6. Sequential Quadratic Programming (SQP)

Idea

Generalize Newton's method to constrained problems by solving a QP subproblem at each step:

$$\min_{\Delta x} \nabla f_k^T \Delta x + \frac{1}{2} \Delta x^T H_k \Delta x$$ $$\text{s.t.} \quad g_i(x_k) + \nabla g_i(x_k)^T \Delta x \leq 0$$ $$\phantom{\text{s.t.}} \quad h_j(x_k) + \nabla h_j(x_k)^T \Delta x = 0$$

This linearizes the constraints and uses a quadratic model of the objective.

Algorithm

1. At x_k, form QP subproblem (linearize constraints, quadratic objective)
2. Solve QP → get step Δx and multiplier estimates λ, μ
3. Line search or trust region on a merit function
4. Update x_{k+1} = x_k + α Δx
5. Update Hessian estimate (BFGS on Lagrangian Hessian)

SQP is the workhorse for medium-sized NLPs. It's what SNOPT, IPOPT (in SQP mode), and many MPC solvers use.

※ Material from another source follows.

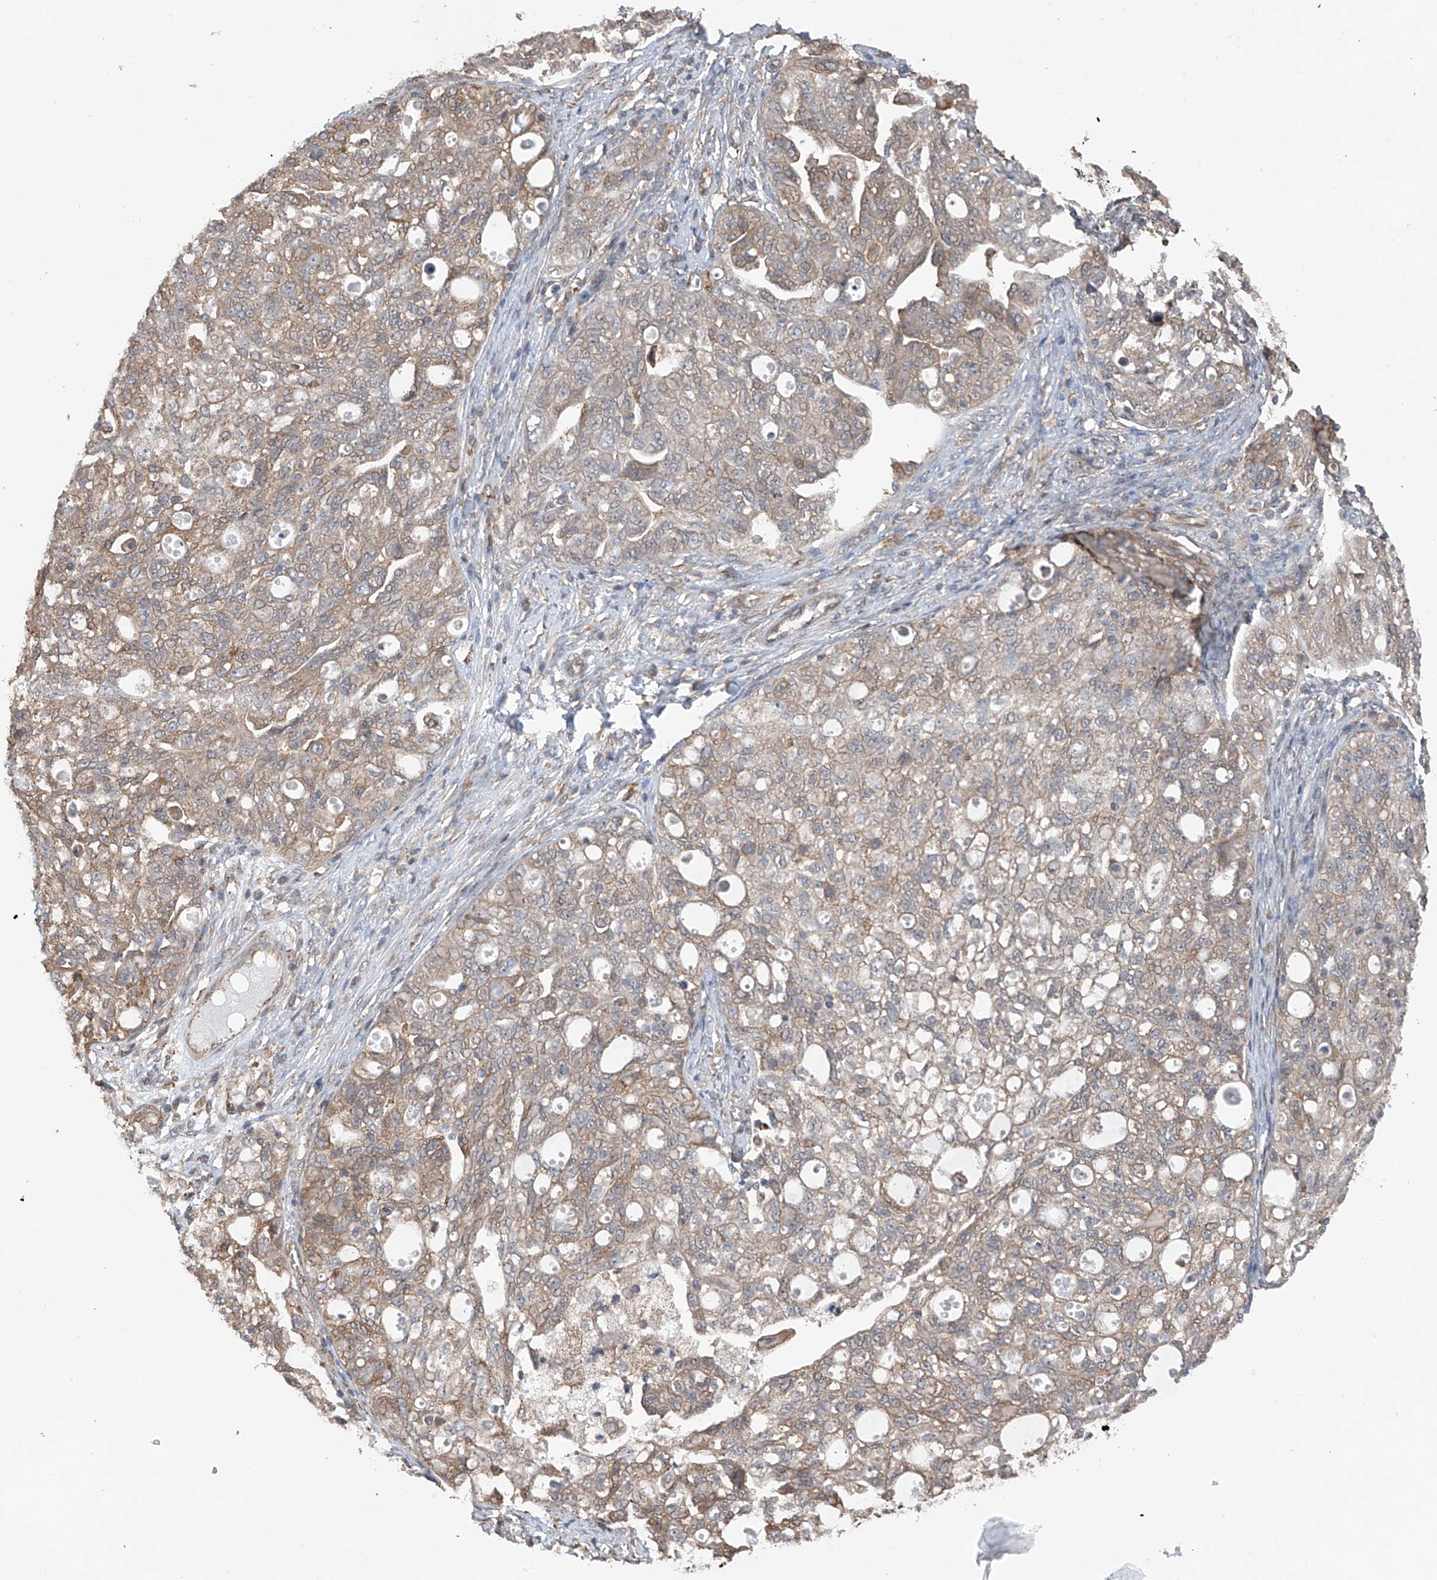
{"staining": {"intensity": "weak", "quantity": ">75%", "location": "cytoplasmic/membranous"}, "tissue": "ovarian cancer", "cell_type": "Tumor cells", "image_type": "cancer", "snomed": [{"axis": "morphology", "description": "Carcinoma, NOS"}, {"axis": "morphology", "description": "Cystadenocarcinoma, serous, NOS"}, {"axis": "topography", "description": "Ovary"}], "caption": "Immunohistochemistry (IHC) image of ovarian serous cystadenocarcinoma stained for a protein (brown), which shows low levels of weak cytoplasmic/membranous expression in about >75% of tumor cells.", "gene": "ZNF189", "patient": {"sex": "female", "age": 69}}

7. Augmented Lagrangian Method (ALM)

Combine Penalty + Lagrange Multipliers

$$\mathcal{L}_A(x, \lambda, \rho) = f(x) + \lambda^T h(x) + \frac{\rho}{2}\|h(x)\|^2$$

Algorithm

1. Minimize L_A(x, λ_k, ρ_k) over x (unconstrained subproblem)
2. Update multipliers: λ_{k+1} = λ_k + ρ_k h(x_{k+1})
3. Optionally increase ρ_k
4. Repeat until convergence

Advantage over pure penalty: The multiplier estimate $\lambda_k$ means you don't need $\rho \to \infty$ — finite $\rho$ suffices, avoiding ill-conditioning.

8. Solver Landscape

Solver	Method	Best for	Language
IPOPT	Interior-point	Large NLP	C++ / Python (via pyomo, casadi)
SNOPT	SQP	Medium NLP, sparse	Fortran / MATLAB
OSQP	ADMM	Convex QP	C / Python
ECOS	Interior-point	Convex SOCP	C / Python
qpOASES	Active-set QP	Real-time MPC	C++
FORCES	Code-gen QP/NLP	Embedded MPC	C
`scipy.optimize.minimize`	SQP/trust-constr	General Python	Python

OKS relevance: - MPC uses QP solvers (OSQP, qpOASES) at the inner loop - Trajectory optimization uses NLP solvers (IPOPT, SNOPT) - Ceres doesn't handle general constraints (it's NLLS only), but you can add bounds via SetParameterLowerBound/SetParameterUpperBound

9. Constrained Optimization in Ceres

Ceres is primarily for unconstrained/bound-constrained least squares, but you can handle constraints:

Parameter Bounds

problem.SetParameterLowerBound(params, 0, -M_PI);   // θ ≥ -π
problem.SetParameterUpperBound(params, 0,  M_PI);   // θ ≤ π

Local Parameterizations (Manifold Constraints)

For unit quaternions ($\|q\| = 1$), don't add a constraint — use a manifold:

// Ceres 2.x
problem.SetManifold(quaternion, new ceres::EigenQuaternionManifold);

This tells Ceres to update the quaternion on the 3-sphere rather than in $\mathbb{R}^4$.

Soft Constraints (as Cost Terms)

Turn a constraint into a penalty:

// Soft constraint: x[0] ≈ target_value
struct SoftConstraint {
    template <typename T>
    bool operator()(const T* x, T* residual) const {
        residual[0] = T(weight) * (x[0] - T(target));
        return true;
    }
    double weight, target;
};

Summary: What to Carry Forward

Concept	Where it's used next
KKT conditions	05 (optimality in convex programs, interior-point methods)
Duality	05 (LP/QP duals, SDP)
Log-barrier	05 (interior-point algorithm)
SQP	05 (QP subproblems), MPC formulation in control
Penalty methods	06 (graph optimization with soft constraints)
Ceres bounds + manifolds	06 (rotation manifolds in SLAM)